In August, the people of Upper Manhattan forced City Councilmember Ydanis Rodriguez, a progressive and strident de Blasio ally, to reject the first major rezoning under the city’s new mandatory inclusionary housing (MIH) policy. MIH was a citywide revision of land-use rules allowing developers to build taller residential buildings with greater density if they also include subsidized apartments for lower- and middle-income New Yorkers. The policy is key to the success of de Blasio’s goal to expand “affordable” housing: unless market-rate developers are given incentives in the form of looser zoning rules, his target of 200,000 subsidized units would never be met.
The development in question, called Sherman Plaza, at the corner of Broadway and Sherman Avenue around 196th Street, would turn an old Packard dealership into a 15-story apartment tower. Up to 50 percent of the units would be subsidized. Six-story buildings built during the early twentieth century currently dominate the working-class neighborhood. The proposed “upzoning” infuriated the local community, which saw it as an effort to gentrify the mixed Latino and white neighborhood with luxury housing. Pressure built until Rodriguez, who voted for MIH as a citywide policy a few months before, nixed the Sherman Plaza proposal as not in the “best interests” of the neighborhood.

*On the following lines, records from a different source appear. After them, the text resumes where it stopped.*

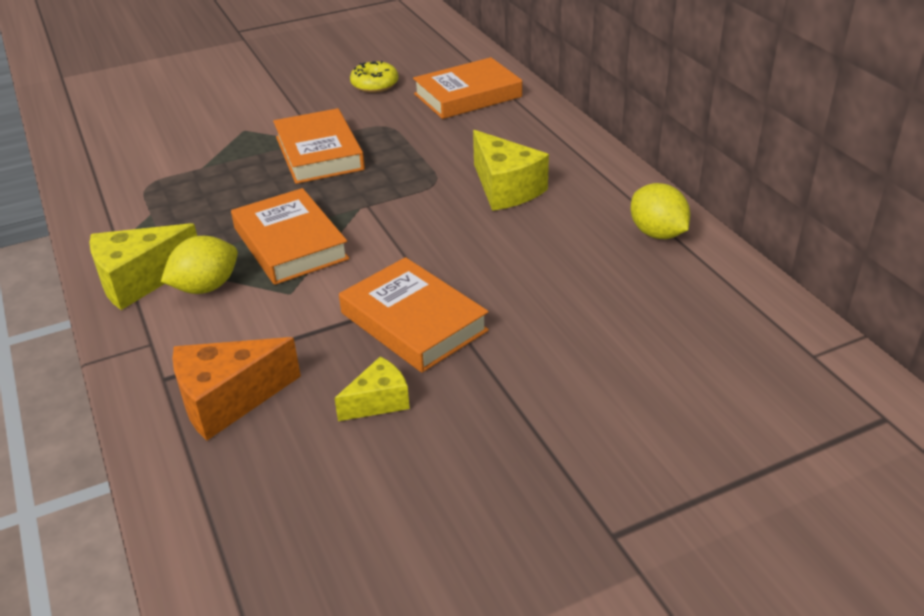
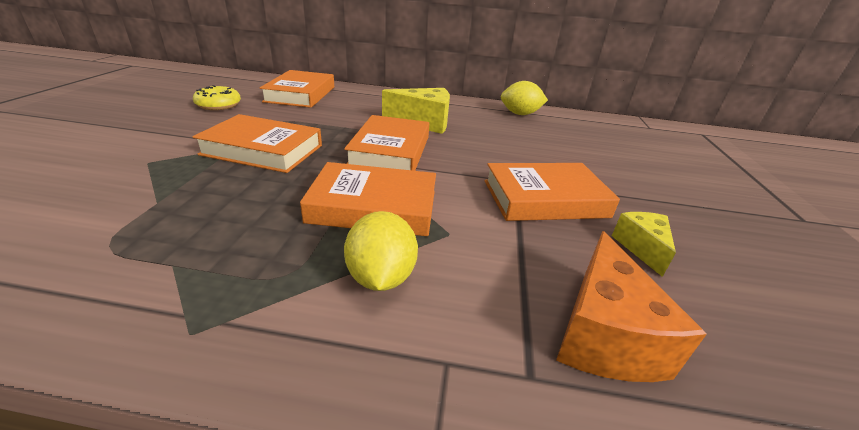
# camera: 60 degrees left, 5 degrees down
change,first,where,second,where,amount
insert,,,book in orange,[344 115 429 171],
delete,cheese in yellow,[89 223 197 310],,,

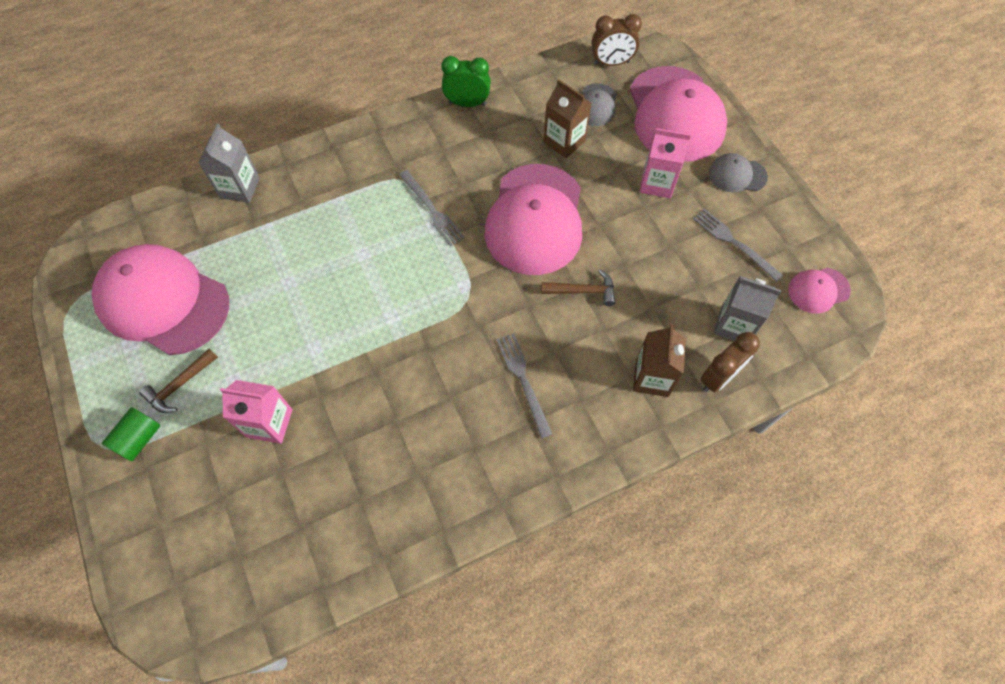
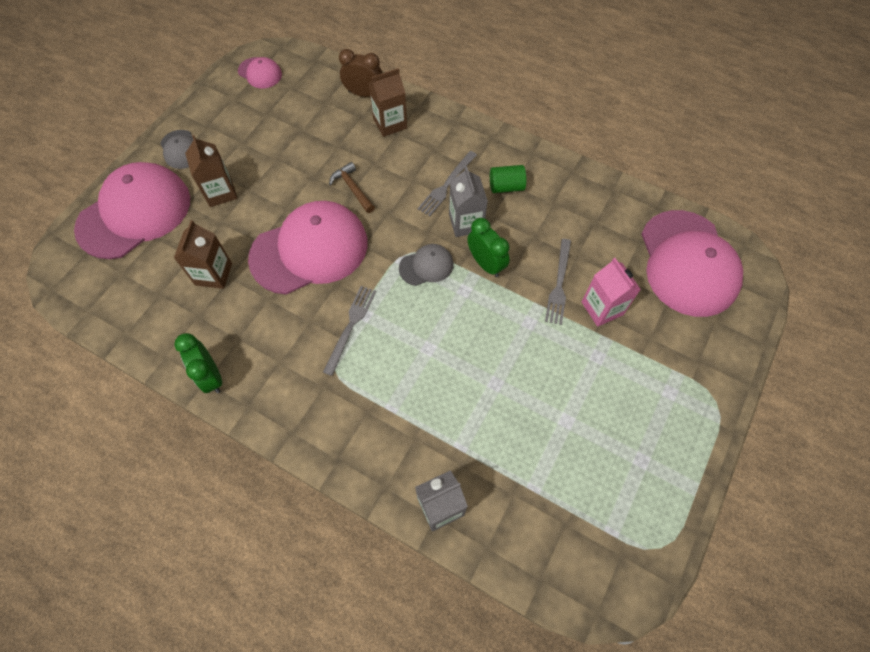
# camera: 125 degrees left, 0 degrees up
change,first,where,second,where,amount
recolor,carton in pink,[640 128 691 198],carton in brown,[185 135 237 207],
move,cap in grey,[582 83 617 126],,[399 244 453 286],
move,carton in grey,[713 276 781 341],,[449 166 488 237],
insert,,,clock in green,[467 218 510 277],
move,cylinder in green,[102 407 160 461],,[490 165 526 193],
move,fork in grey,[693 209 784 282],,[545 239 571 325],
move,cap in pink,[92 244 229 355],,[641 210 743 317],
delete,hammer in brown,[139 348 218 413],,,
delete,clock in brown,[592 14 642 66],,,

The de Blasio administration was chagrined. To the mayor, the city’s future lies in more thickly populated neighborhoods in outlying areas that are serviced by functioning transit infrastructure. He envisions that the new developments will melt New York City’s “two cities” class structure by putting low-income people in the same buildings—and on the same floors—as so-called luxury tenants. Without the proposed upzoning, the developers will still be allowed to build at Sherman and Broadway; the building will simply be smaller and all the apartments will be market-rate. From the perspective of a city planner, the neighborhood’s actions are irrational. From the community’s point of view, the additional capacity was a corporate giveaway, not a local benefit.
A similar scenario played out in Sunnyside, Queens, where the local councilman, Jimmy van Bramer, rejected a proposed development to build more than 200 affordable units. Van Bramer—who is the council’s majority leader and a charter member of its progressive caucus—also voted in favor of MIH earlier this year. Like his colleague Rodriguez, he supports the widespread development of affordable housing throughout the city—in theory. But his constituents, reliant on a perennially crowded subway line and feeling that their neighborhood is already changing too quickly, opposed the Phipps project and brought pressure on van Bramer to reject it.

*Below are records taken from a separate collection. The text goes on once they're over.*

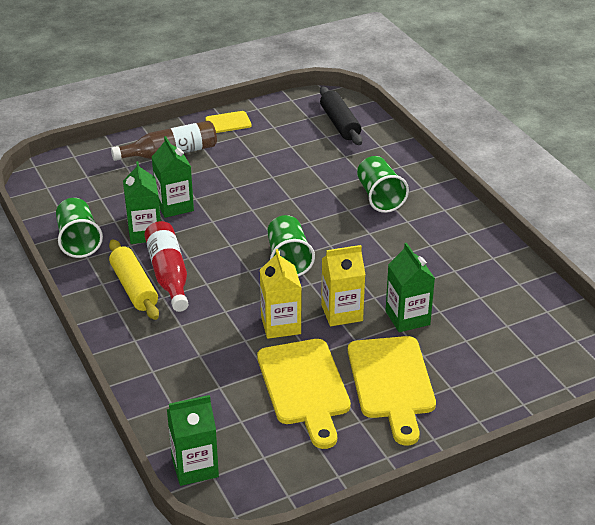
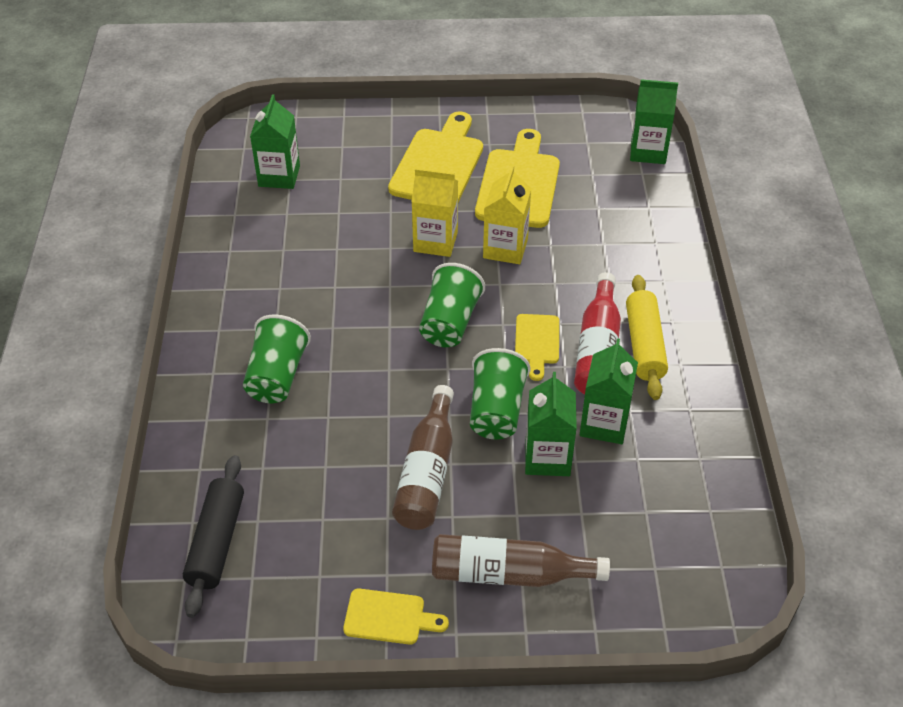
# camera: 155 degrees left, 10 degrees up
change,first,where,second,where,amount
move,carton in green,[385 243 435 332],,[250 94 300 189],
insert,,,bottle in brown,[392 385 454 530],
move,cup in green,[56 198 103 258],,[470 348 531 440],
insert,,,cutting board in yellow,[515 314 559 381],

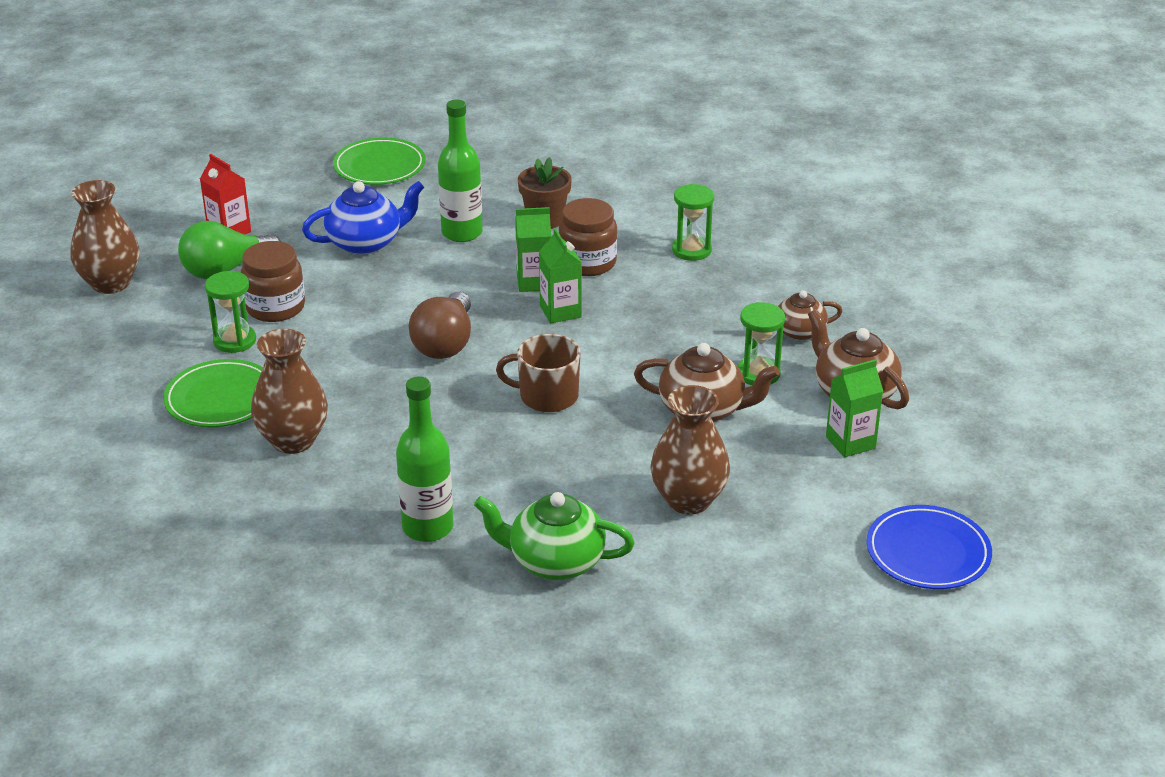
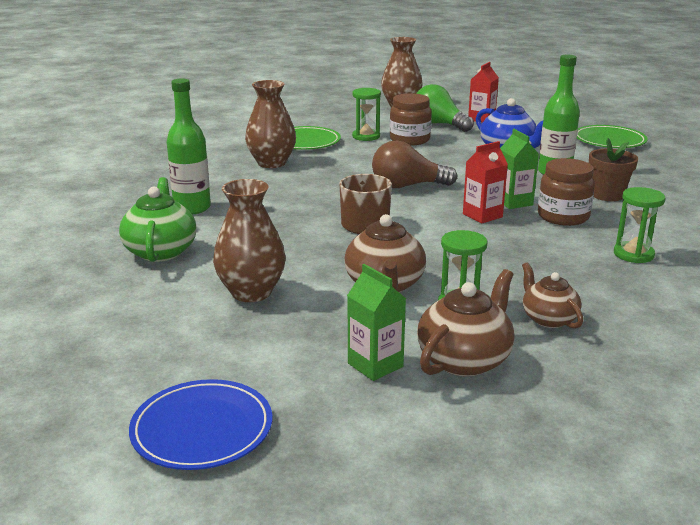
# camera: 75 degrees right, 10 degrees down
change,first,where,second,where,amount
recolor,carton in green,[539 228 582 323],carton in red,[463 141 508 224],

Just this week the mayor caved to massive community pressure over his plan to turn a hotel in Maspeth—a middle-class, mostly white Queens neighborhood—into a homeless shelter. The local community had zealously opposed the conversion, with pickets, protests, and lawsuits aimed at stopping a plan that is widely seen as a way for the mayor to punish a neighborhood that doesn’t support him politically.
At a press conference last week, de Blasio was adamant that the homeless shelter would be built, and he called neighborhood opposition to it a failure to acknowledge “a responsibility for a problem that’s everyone’s problem.” The mayor went on to challenge protestors to “picket as many times as they want because I will happily stare them down” over the issue. Four days later de Blasio folded, and agreed not to move forward with the hotel-to-shelter conversion plan, though the city would continue to rent rooms in the hotel for homeless adults on an individual basis.

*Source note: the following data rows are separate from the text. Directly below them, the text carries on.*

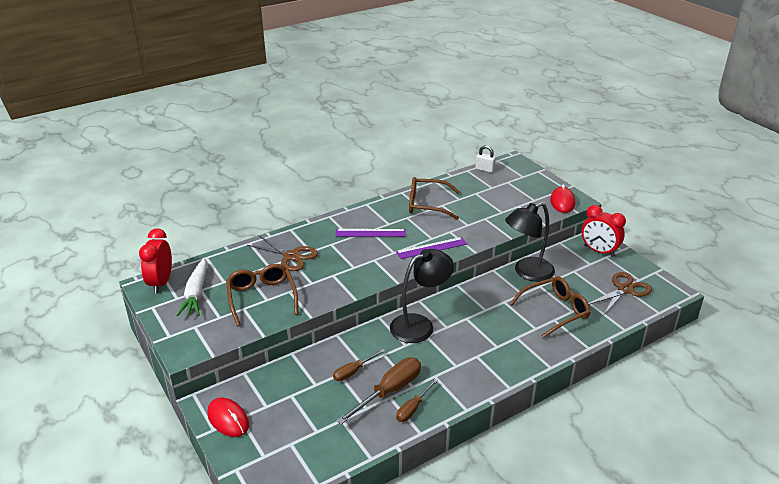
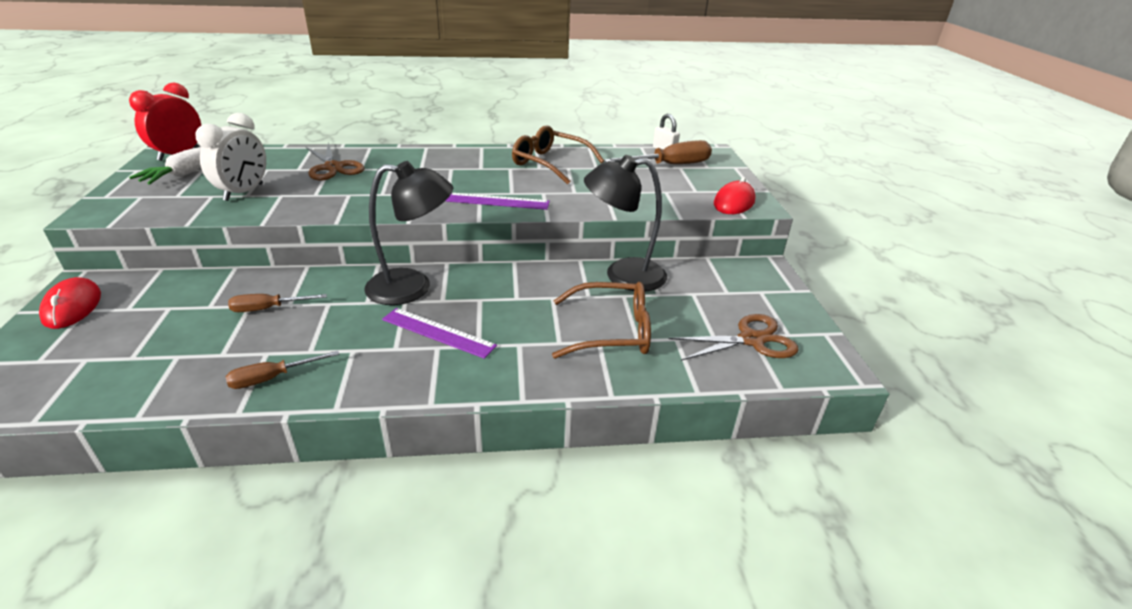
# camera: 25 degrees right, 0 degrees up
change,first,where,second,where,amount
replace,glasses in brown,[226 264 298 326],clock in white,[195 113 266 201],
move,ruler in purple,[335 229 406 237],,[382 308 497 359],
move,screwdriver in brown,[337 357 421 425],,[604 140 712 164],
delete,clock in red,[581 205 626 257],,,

On the Upper West Side, the beating heart of traditional New York City liberalism, a near-riot broke out last month over plans to redistrict elementary school zones to promote racial and socio-economic diversity. Racial “segregation” in the public schools has become the latest “root cause” of inequality in New York, and the city is pushing community districts to agree to boundary changes in order to dilute the concentration of white students in certain schools. Of the entire public school student population of 1.1 million, however, fewer than 15 percent are white, and these students are clustered geographically in particular areas. If racial diversity is meant to solve the problem of racial inequality, it isn’t clear that there are enough white students to make much of a difference.
Upper West Side councilmember Helen Rosenthal, also a member of the progressive caucus, spoke to the anger of her constituents in particularly revealing language, saying “Everyone has been giving diversity lip service. . . . They need to make the case that diversity is something that is worth getting.” Rosenthal followed up a week later with an apologetic letter to the New York Times, quoting the received progressive wisdom that “diversity itself provides an invaluable education.” But her original words, spoken spontaneously to an agitated crowd, speak to the obvious question: how and why is diversity in itself essential to scholastic achievement?
Thinking big is in progressives’ DNA. In the words of de Blasio himself, progressive proposals must be “transformative,” “historic,” “transcendent.” The problem is that social revolutions are often opposed by a large segment of the existing population who rightly perceive that their interests are under attack. As long as the mayor and his progressive allies continue to force their grand vision on an unwilling populace, they can expect to face local revolts from a notoriously and proudly insubordinate city.